Esterhazy ne broncha pas : « Donnez-moi par écrit, dit-il à Schwarzkoppen, que vous avez eu des rapports avec Dreyfus et je vous fournirai désormais des renseignements importants et toujours exacts. — Vous êtes, lui cria l’Allemand, la plus grande canaille qui ait jamais existé ! » Et il le chassa[1].

Frustré dans son espérance et pressé d’argent, Esterhazy se retourna une fois encore vers Weil, et, comme les mendiants des Sierras espagnoles, l’escopette au poing, il menaça. « Je remettrai à Drumont, écrit-il, une note où seront rapportés tous vos efforts contre les lâchetés, les abandons de ceux qui auraient pu me sauver ; il sait tout ce que j’ai fait et saura me venger[2]. » Weil n’eut garde de montrer cette lettre, mais il réussit à émouvoir à la fois l’abbé Seigneur et le grand-rabbin, et récolta une dizaine de mille francs[3].
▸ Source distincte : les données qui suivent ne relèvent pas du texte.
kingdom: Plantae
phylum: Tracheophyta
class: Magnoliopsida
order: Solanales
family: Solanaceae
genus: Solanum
  1. Cette anecdote fut racontée dans le Figaro, à l’époque du procès de Rennes, le 10 août 1899. Esterhazy déclara le lendemain, à un rédacteur du Matin, que cet entrefilet était stupide et que, si Schwarzkoppen lui avait tenu ce langage, il lui aurait tout simplement répondu qu’il était trop modeste et ne s’était jamais regardé dans une glace (Matin du 12). Le démenti parut faible. L’incident m’a été confirmé depuis.
  2. De Rouen, décembre 1896.
  3. Cass., I, 307, Weil : « Au moins 10.000 francs. »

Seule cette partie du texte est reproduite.